O mundo está ainda no rescaldo da cimeira climática COP28 realizada em novembro no Dubai. Mais de 100.000 visitantes não saíram do encontro de mãos totalmente vazias, com todos os 198 países presentes a chegarem a um acordo relativamente à transição gradual na utilização de combustíveis fósseis que muitos classificaram como histórico e significativo.

No entanto, os mais críticos e céticos, alertam para o facto de ter sido perdida mais uma oportunidade para estabelecer compromissos realmente ambiciosos e significativos que permitam recuperar o tempo perdido. De facto, linguagem mais ambiciosa como a referência a uma “eliminação progressiva” dos combustíveis fósseis acabou por não ser incorporada no acordo final, apesar do apoio de mais de 100 países, incluindo os Estados Unidos e a União Europeia.

Muitos acreditam que esta omissão irá afetar de forma muito negativa o ritmo do, já de si, lento processo de descarbonização em curso.

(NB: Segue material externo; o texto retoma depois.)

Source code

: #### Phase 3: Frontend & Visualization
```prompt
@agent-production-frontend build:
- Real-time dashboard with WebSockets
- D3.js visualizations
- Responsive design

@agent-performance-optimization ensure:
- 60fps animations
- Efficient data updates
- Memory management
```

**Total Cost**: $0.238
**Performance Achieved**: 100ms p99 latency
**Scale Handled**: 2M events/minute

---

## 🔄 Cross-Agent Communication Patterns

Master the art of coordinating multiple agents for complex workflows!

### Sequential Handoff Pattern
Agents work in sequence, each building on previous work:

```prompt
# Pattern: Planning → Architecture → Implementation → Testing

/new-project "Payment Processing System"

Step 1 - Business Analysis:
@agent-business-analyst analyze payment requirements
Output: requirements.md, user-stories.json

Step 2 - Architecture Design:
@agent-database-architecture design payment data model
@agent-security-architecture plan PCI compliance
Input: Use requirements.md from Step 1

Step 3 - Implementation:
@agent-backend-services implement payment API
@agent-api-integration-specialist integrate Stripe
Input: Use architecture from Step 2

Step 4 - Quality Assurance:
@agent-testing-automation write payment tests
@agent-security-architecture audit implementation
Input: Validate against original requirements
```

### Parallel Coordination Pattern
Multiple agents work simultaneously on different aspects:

O estudo de 2023 da KPMG “NetZero Readiness Report” analisa a performance do processo de descarbonização dos principais países e setores económicos e antecipa os desafios que irão enfrentar na sua jornada rumo ao objetivo “net zero”.

Uma das principais conclusões deste estudo, é que o processo de descarbonização irá exigir elevados investimentos por parte dos setores público e privado. No entanto, são identificados vários fatores que irão muito provavelmente condicionar a capacidade de investimento em descarbonização da Europa nos próximos dois a três anos. 

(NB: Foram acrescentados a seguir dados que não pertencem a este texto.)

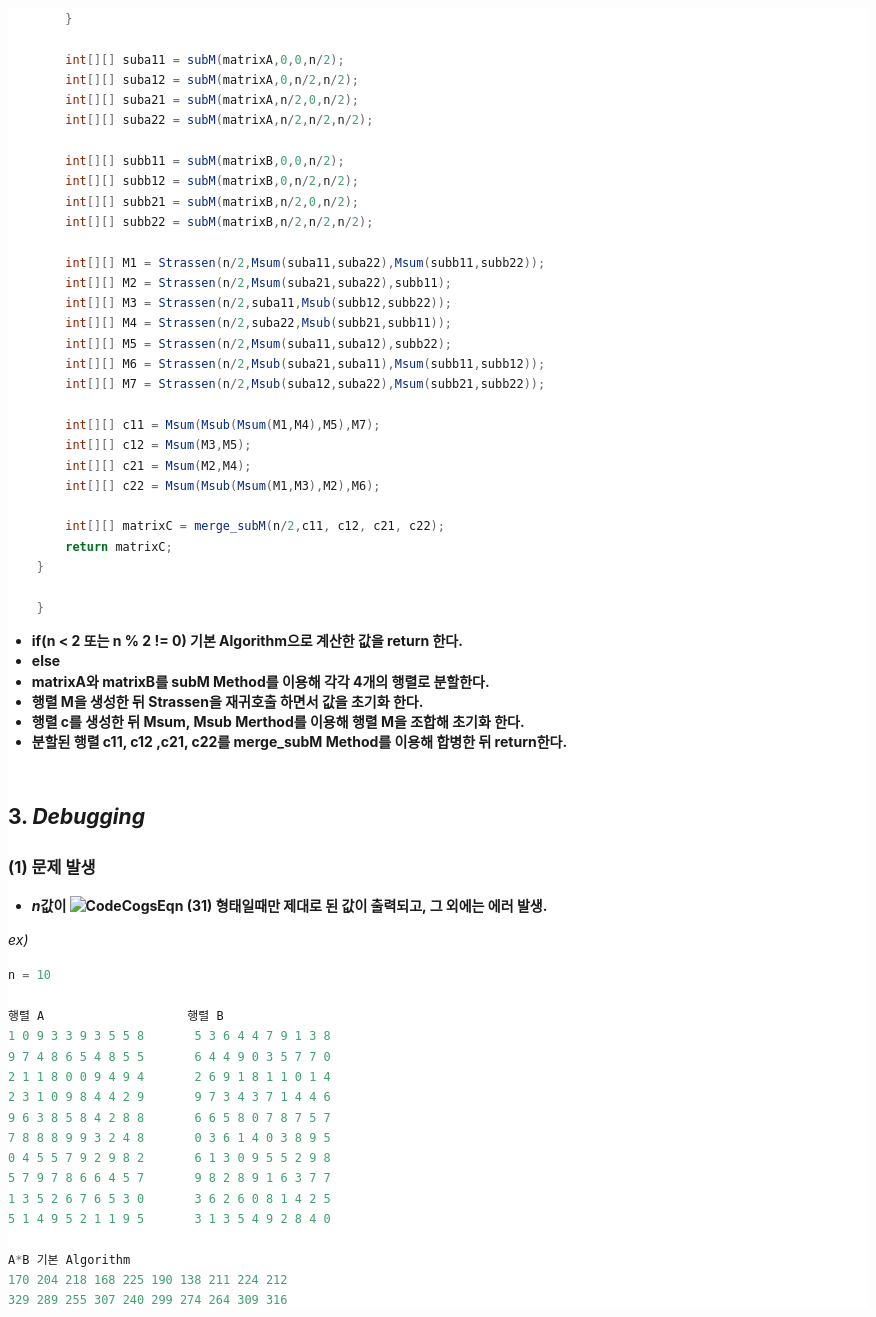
 ```java
        }

        int[][] suba11 = subM(matrixA,0,0,n/2);
        int[][] suba12 = subM(matrixA,0,n/2,n/2);
        int[][] suba21 = subM(matrixA,n/2,0,n/2);
        int[][] suba22 = subM(matrixA,n/2,n/2,n/2);

        int[][] subb11 = subM(matrixB,0,0,n/2);
        int[][] subb12 = subM(matrixB,0,n/2,n/2);
        int[][] subb21 = subM(matrixB,n/2,0,n/2);
        int[][] subb22 = subM(matrixB,n/2,n/2,n/2);

        int[][] M1 = Strassen(n/2,Msum(suba11,suba22),Msum(subb11,subb22));
        int[][] M2 = Strassen(n/2,Msum(suba21,suba22),subb11);
        int[][] M3 = Strassen(n/2,suba11,Msub(subb12,subb22));
        int[][] M4 = Strassen(n/2,suba22,Msub(subb21,subb11));
        int[][] M5 = Strassen(n/2,Msum(suba11,suba12),subb22);
        int[][] M6 = Strassen(n/2,Msub(suba21,suba11),Msum(subb11,subb12));
        int[][] M7 = Strassen(n/2,Msub(suba12,suba22),Msum(subb21,subb22));

        int[][] c11 = Msum(Msub(Msum(M1,M4),M5),M7);
        int[][] c12 = Msum(M3,M5);
        int[][] c21 = Msum(M2,M4);
        int[][] c22 = Msum(Msub(Msum(M1,M3),M2),M6);

        int[][] matrixC = merge_subM(n/2,c11, c12, c21, c22);
        return matrixC;
    }

    }
```
- **if(n < 2 또는 n % 2 != 0) 기본 Algorithm으로 계산한 값을 return 한다.**
- **else**
- **matrixA와 matrixB를 subM Method를 이용해 각각 4개의 행렬로 분할한다.**
- **행렬 M을 생성한 뒤 Strassen을 재귀호출 하면서 값을 초기화 한다.**
- **행렬 c를 생성한 뒤 Msum, Msub Merthod를 이용해 행렬 M을 조합해 초기화 한다.**
- **분할된 행렬 c11, c12 ,c21, c22를 merge_subM Method를 이용해 합병한 뒤 return한다.**
<br><br/>
## 3. ***Debugging***
### **(1) 문제 발생** 
- ***n*값이 ![CodeCogsEqn (31)](https://user-images.githubusercontent.com/82091824/115957892-0678c480-a540-11eb-8109-8312954becfe.gif) 형태일때만 제대로 된 값이 출력되고, 그 외에는 에러 발생.**
 
 *ex)*
``` java
n = 10

행렬 A                    행렬 B
1 0 9 3 3 9 3 5 5 8       5 3 6 4 4 7 9 1 3 8 
9 7 4 8 6 5 4 8 5 5       6 4 4 9 0 3 5 7 7 0 
2 1 1 8 0 0 9 4 9 4       2 6 9 1 8 1 1 0 1 4
2 3 1 0 9 8 4 4 2 9       9 7 3 4 3 7 1 4 4 6 
9 6 3 8 5 8 4 2 8 8       6 6 5 8 0 7 8 7 5 7 
7 8 8 8 9 9 3 2 4 8       0 3 6 1 4 0 3 8 9 5 
0 4 5 5 7 9 2 9 8 2       6 1 3 0 9 5 5 2 9 8 
5 7 9 7 8 6 6 4 5 7       9 8 2 8 9 1 6 3 7 7
1 3 5 2 6 7 6 5 3 0       3 6 2 6 0 8 1 4 2 5 
5 1 4 9 5 2 1 1 9 5       3 1 3 5 4 9 2 8 4 0 

A*B 기본 Algorithm
170 204 218 168 225 190 138 211 224 212 
329 289 255 307 240 299 274 264 309 316 
```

Por um lado, a pandemia COVID-19 veio provocar um aumento da despesa pública com a saúde e apoios à economia, afetando a capacidade de investimento público em descarbonização, situação agravada pelos efeitos que a guerra na Ucrânia tem na subida dos preços da energia, obrigando os governos a conceder apoios às famílias e às empresas para subsidiar os custos com energia. A este contexto já muito adverso, segue-se uma subida vertiginosa das taxas de juro, a qual afeta a capacidade de pagamento do serviço da dívida dos estados e das empresas, condicionando fortemente a sua liquidez e a capacidade de realização de “investimentos verdes” com impacto na descarbonização da economia.

Portugal não será exceção, e será muito difícil compatibilizar os exigentes investimentos de descarbonização com a falta de liquidez do atual enquadramento macro-económico, marcado por uma forte incerteza política.

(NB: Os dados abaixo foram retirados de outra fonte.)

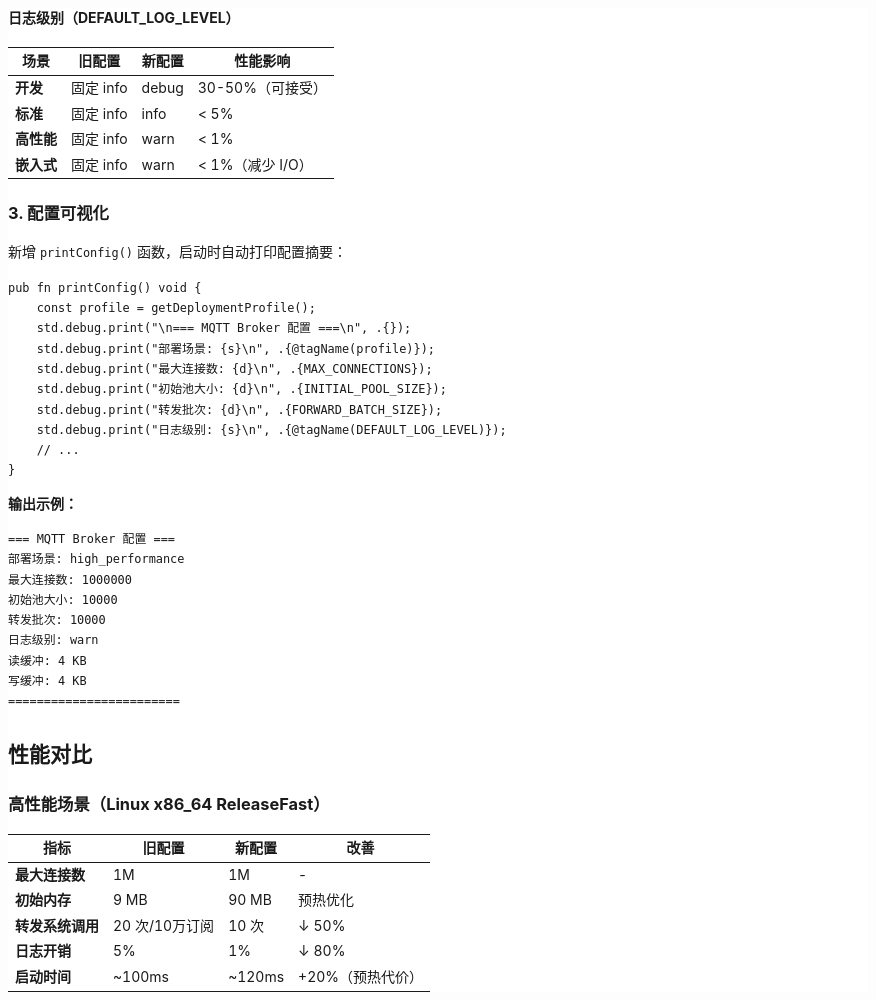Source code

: #### 日志级别（DEFAULT_LOG_LEVEL）

| 场景 | 旧配置 | 新配置 | 性能影响 |
|------|--------|--------|----------|
| **开发** | 固定 info | debug | 30-50%（可接受） |
| **标准** | 固定 info | info | < 5% |
| **高性能** | 固定 info | warn | < 1% |
| **嵌入式** | 固定 info | warn | < 1%（减少 I/O） |

### 3. 配置可视化

新增 `printConfig()` 函数，启动时自动打印配置摘要：

```zig
pub fn printConfig() void {
    const profile = getDeploymentProfile();
    std.debug.print("\n=== MQTT Broker 配置 ===\n", .{});
    std.debug.print("部署场景: {s}\n", .{@tagName(profile)});
    std.debug.print("最大连接数: {d}\n", .{MAX_CONNECTIONS});
    std.debug.print("初始池大小: {d}\n", .{INITIAL_POOL_SIZE});
    std.debug.print("转发批次: {d}\n", .{FORWARD_BATCH_SIZE});
    std.debug.print("日志级别: {s}\n", .{@tagName(DEFAULT_LOG_LEVEL)});
    // ...
}
```

**输出示例：**
```text
=== MQTT Broker 配置 ===
部署场景: high_performance
最大连接数: 1000000
初始池大小: 10000
转发批次: 10000
日志级别: warn
读缓冲: 4 KB
写缓冲: 4 KB
========================
```

## 性能对比

### 高性能场景（Linux x86_64 ReleaseFast）

| 指标 | 旧配置 | 新配置 | 改善 |
|------|--------|--------|------|
| **最大连接数** | 1M | 1M | - |
| **初始内存** | 9 MB | 90 MB | 预热优化 |
| **转发系统调用** | 20 次/10万订阅 | 10 次 | ↓ 50% |
| **日志开销** | 5% | 1% | ↓ 80% |
| **启动时间** | ~100ms | ~120ms | +20%（预热代价） |
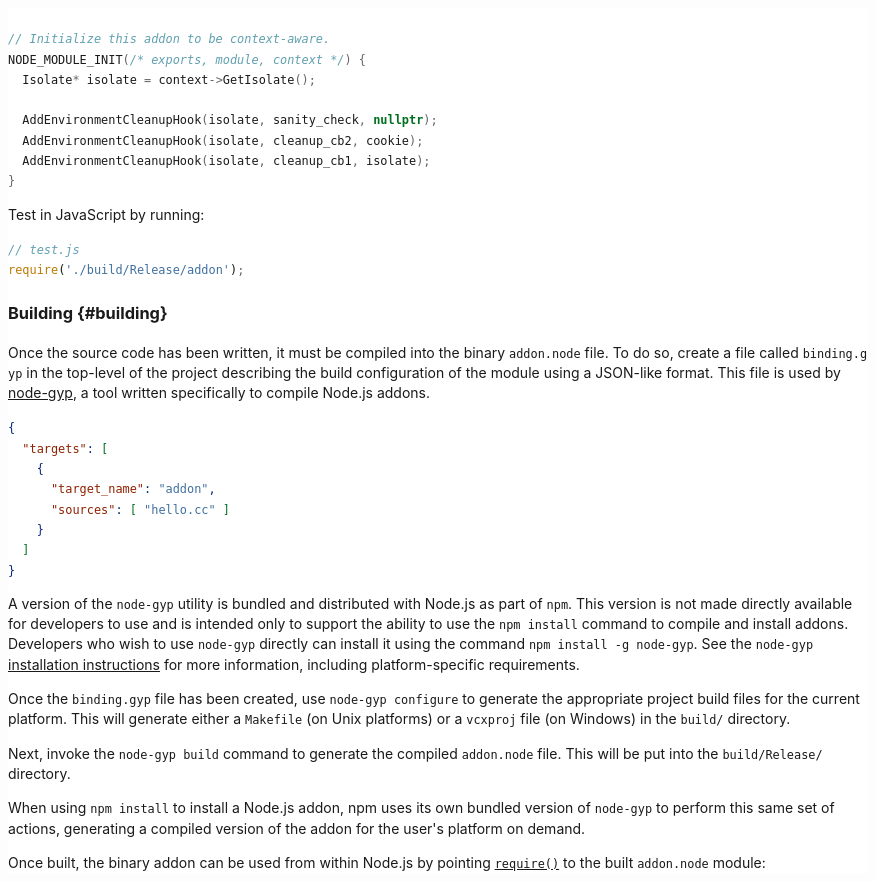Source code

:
 ```C++ [C++]

// Initialize this addon to be context-aware.
NODE_MODULE_INIT(/* exports, module, context */) {
  Isolate* isolate = context->GetIsolate();

  AddEnvironmentCleanupHook(isolate, sanity_check, nullptr);
  AddEnvironmentCleanupHook(isolate, cleanup_cb2, cookie);
  AddEnvironmentCleanupHook(isolate, cleanup_cb1, isolate);
}
```
Test in JavaScript by running:

```js [ESM]
// test.js
require('./build/Release/addon');
```
### Building {#building}

Once the source code has been written, it must be compiled into the binary `addon.node` file. To do so, create a file called `binding.gyp` in the top-level of the project describing the build configuration of the module using a JSON-like format. This file is used by [node-gyp](https://github.com/nodejs/node-gyp), a tool written specifically to compile Node.js addons.

```json [JSON]
{
  "targets": [
    {
      "target_name": "addon",
      "sources": [ "hello.cc" ]
    }
  ]
}
```
A version of the `node-gyp` utility is bundled and distributed with Node.js as part of `npm`. This version is not made directly available for developers to use and is intended only to support the ability to use the `npm install` command to compile and install addons. Developers who wish to use `node-gyp` directly can install it using the command `npm install -g node-gyp`. See the `node-gyp` [installation instructions](https://github.com/nodejs/node-gyp#installation) for more information, including platform-specific requirements.

Once the `binding.gyp` file has been created, use `node-gyp configure` to generate the appropriate project build files for the current platform. This will generate either a `Makefile` (on Unix platforms) or a `vcxproj` file (on Windows) in the `build/` directory.

Next, invoke the `node-gyp build` command to generate the compiled `addon.node` file. This will be put into the `build/Release/` directory.

When using `npm install` to install a Node.js addon, npm uses its own bundled version of `node-gyp` to perform this same set of actions, generating a compiled version of the addon for the user's platform on demand.

Once built, the binary addon can be used from within Node.js by pointing [`require()`](/nodejs/api/modules#requireid) to the built `addon.node` module:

A transição para energias renováveis terá de desempenhar um papel central em Portugal, com a produção de energias renováveis – como a solar, eólica, hidroelétrica e biomassa – a ter de ser reforçada. Mas não bastará aumentar a capacidade de geração de energia renovável, será necessário assegurar uma adequada integração dessas fontes de energia na rede elétrica nacional e apostar no desenvolvimento de tecnologias de armazenamento de energia, como baterias de íon-lítio, armazenamento térmico e sistemas de hidrogénio, cruciais para lidar com a intermitência das energias renováveis e para garantir um fornecimento confiável de energia.

Outro dos pilares da estratégia nacional para a redução das emissões de carbono terá de ser forçosamente a promoção de uma maior eficiência energética em todos os setores, desde edifícios e indústrias até produtos de consumo. Este objetivo implicará avultados investimentos na renovação do parque habitacional, especialmente desafiantes no atual contexto de crise da habitação em Portugal. Mas, também serão necessários investimentos muito significativos para a implementação de processos de produção mais limpos e eficientes na indústria, essenciais para reduzir as emissões de carbono.

Mas o desempenho de Portugal não irá depender apenas do poder político e da resposta das empresas. Uma maior consciência ambiental e uma mudança efetiva dos comportamentos dos cidadãos será fundamental em todo o processo de transformação. Uma mudança cultural em direção a estilos de vida mais sustentáveis, consumo responsável e conscientização sobre os impactos ambientais das escolhas individuais são tendências que irão afetar de forma muito relevante o sucesso do nosso processo de descarbonização.

Artigo de Pedro Cruz, Partner de ESG, a 23 de fevereiro no ECO.